ABSTRACT

Leg 177 will core sediments in the southeast Atlantic sector of the Southern Ocean to study the paleoceanographic history of the Antarctic region on short (millennial) to long (Cenozoic) time scales. Six primary sites are located along a latitudinal transect across the Antarctic Circumpolar Current (ACC) from 41° to 53°S, including two sites (TSO-6A/B, TSO-7C/B) within the circum Antarctic siliceous belt. The sites are also arranged along a bathymetric transect ranging from 2100 to 4600-m water depths, intersecting all of the major deep- and bottom-water masses in the Southern Ocean.

The general goals of Leg 177 are two-fold: (1) to augment the biostratigraphic, biogeographic, and paleoceanographic history of the earlier Cenozoic, a period marked by the establishment of the Antarctic cryosphere and the ACC; and (2) to target expanded sections of late Neogene sediments, which can be used to resolve the timing of Southern Hemisphere climatic events on orbital and suborbital time scales and which can be compared with similar records from other ocean basins and with ice cores from Greenland and Antarctica.

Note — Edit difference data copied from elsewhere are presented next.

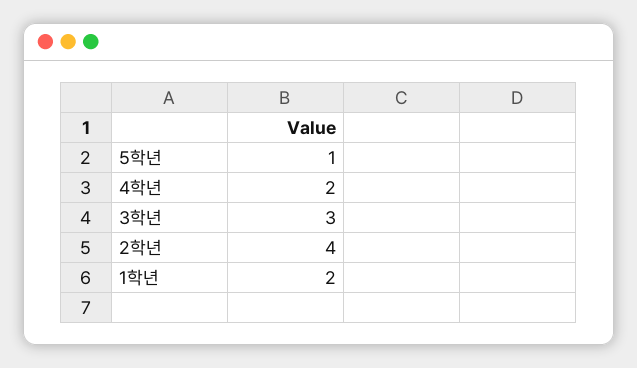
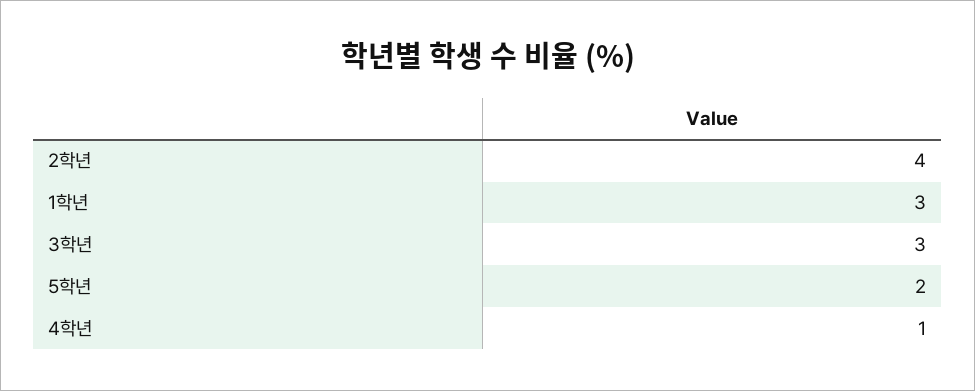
  {
-   "5학년": 1,
+   "5학년": 2,
-   "4학년": 2,
+   "4학년": 1,
    "3학년": 3,
    "2학년": 4,
-   "1학년": 2
+   "1학년": 3
  }

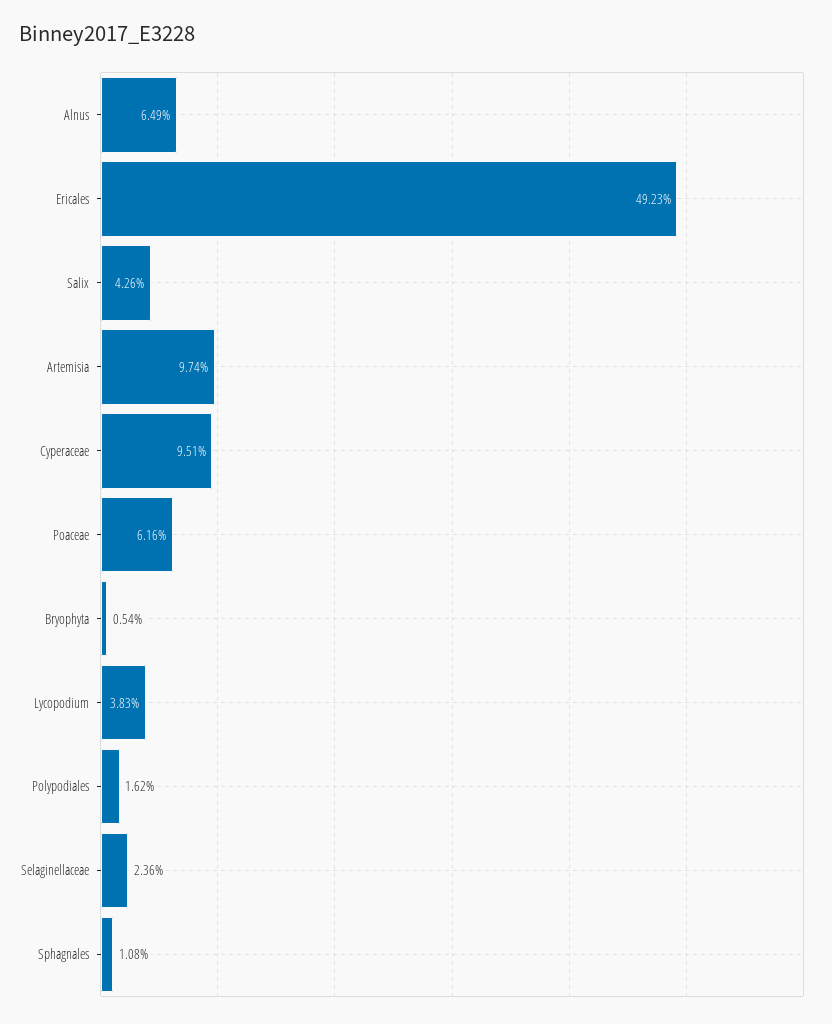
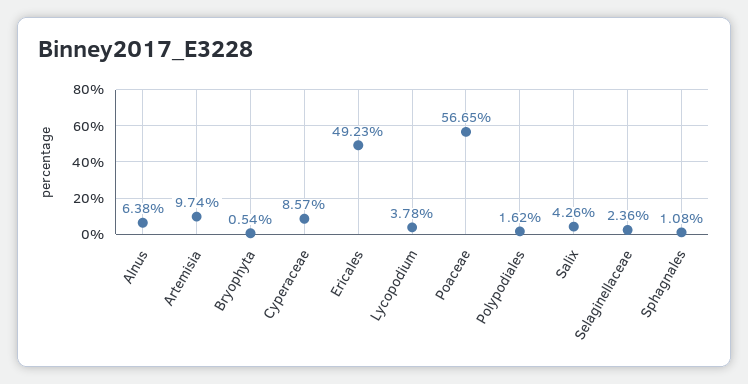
  {
-   "Alnus": 6.49,
+   "Alnus": 6.38,
    "Ericales": 49.23,
    "Salix": 4.26,
    "Artemisia": 9.74,
-   "Cyperaceae": 9.51,
+   "Cyperaceae": 8.57,
-   "Poaceae": 6.16,
+   "Poaceae": 56.65,
    "Bryophyta": 0.54,
-   "Lycopodium": 3.83,
+   "Lycopodium": 3.78,
    "Polypodiales": 1.62,
    "Selaginellaceae": 2.36,
    "Sphagnales": 1.08
  }

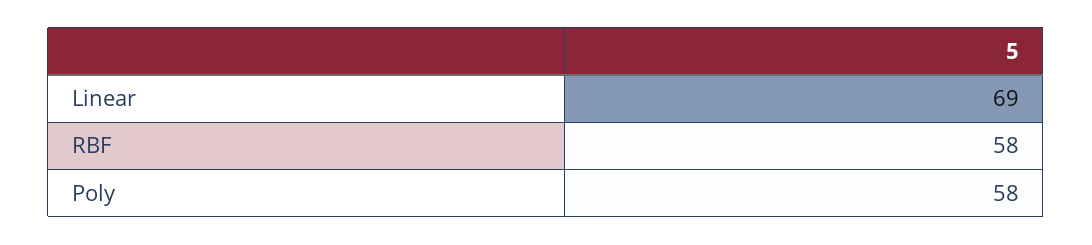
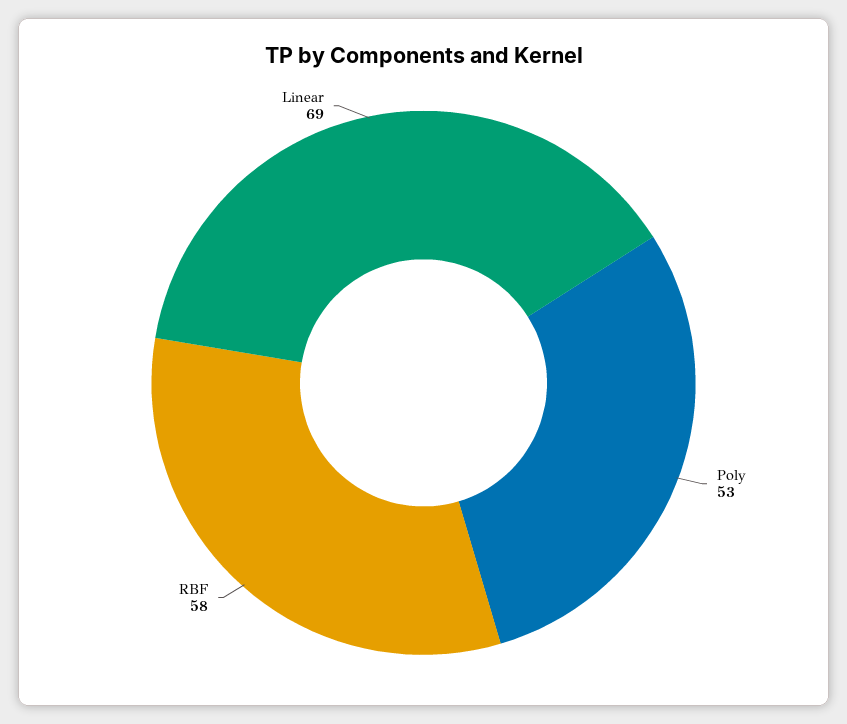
  {
    "Linear": 69,
    "RBF": 58,
-   "Poly": 58
+   "Poly": 53
  }

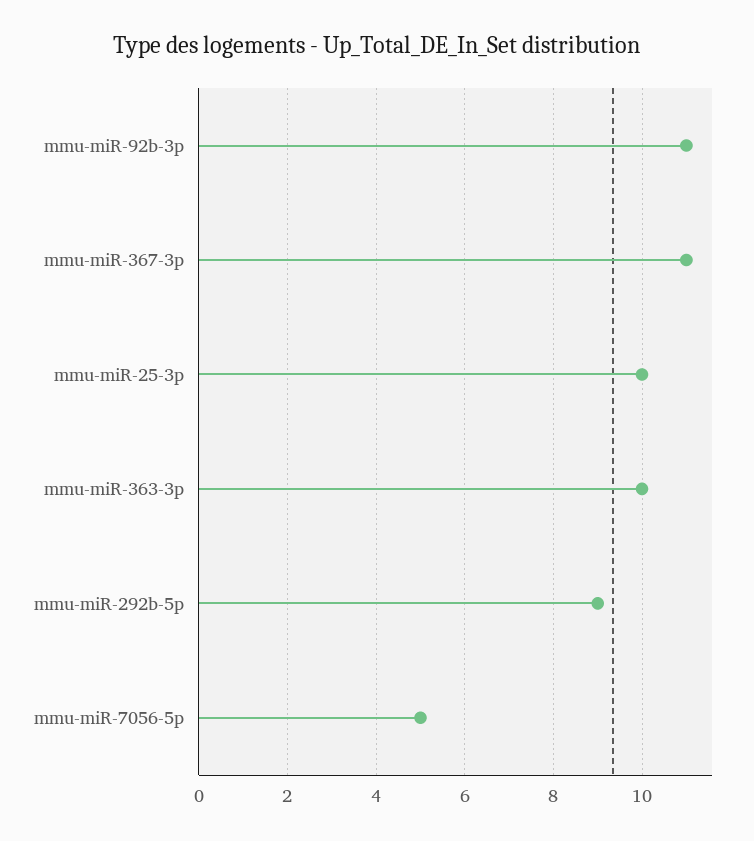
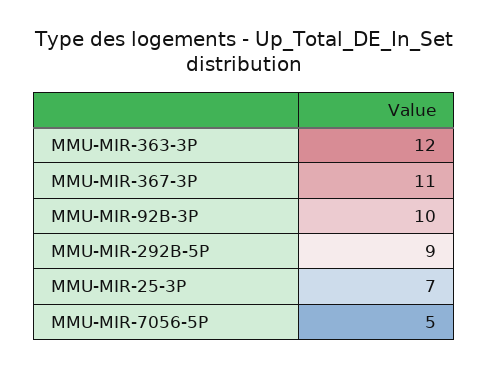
  {
-   "mmu-miR-92b-3p": 11,
+   "mmu-miR-92b-3p": 10,
    "mmu-miR-367-3p": 11,
-   "mmu-miR-25-3p": 10,
+   "mmu-miR-25-3p": 7,
-   "mmu-miR-363-3p": 10,
+   "mmu-miR-363-3p": 12,
    "mmu-miR-292b-5p": 9,
    "mmu-miR-7056-5p": 5
  }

Drilling the proposed sites will provide the sedimentary sequences needed to address a number of first-order objectives and questions in southern high-latitude paleoclimatology and stratigraphy, including (1) the evolution of the ACC and past changes in the position of the Polar Front Zone and the Antarctic sea-ice field; (2) the evolutionary history and stability of the Antarctic cryosphere; (3) changes in Southern Ocean productivity, nutrient cycling, and pCO2 and their role in global biogeochemical cycles and climate evolution; (4) changes in the mixing ratio of various deep- and bottom-water masses in the Antarctic (e.g., North Atlantic Deep Water); (5) the response of the Southern Ocean to orbital forcing and the phase relationships to climatic changes in low and northern high latitudes; (6) documentation of abrupt climate change on millennial time scales in the Southern Ocean and their correlation with ice and sediment core records from other areas; and (7) recovery of the first continuous sequences from the circum-Antarctic siliceous belt that will provide insight into early low-temperature chert diagenesis.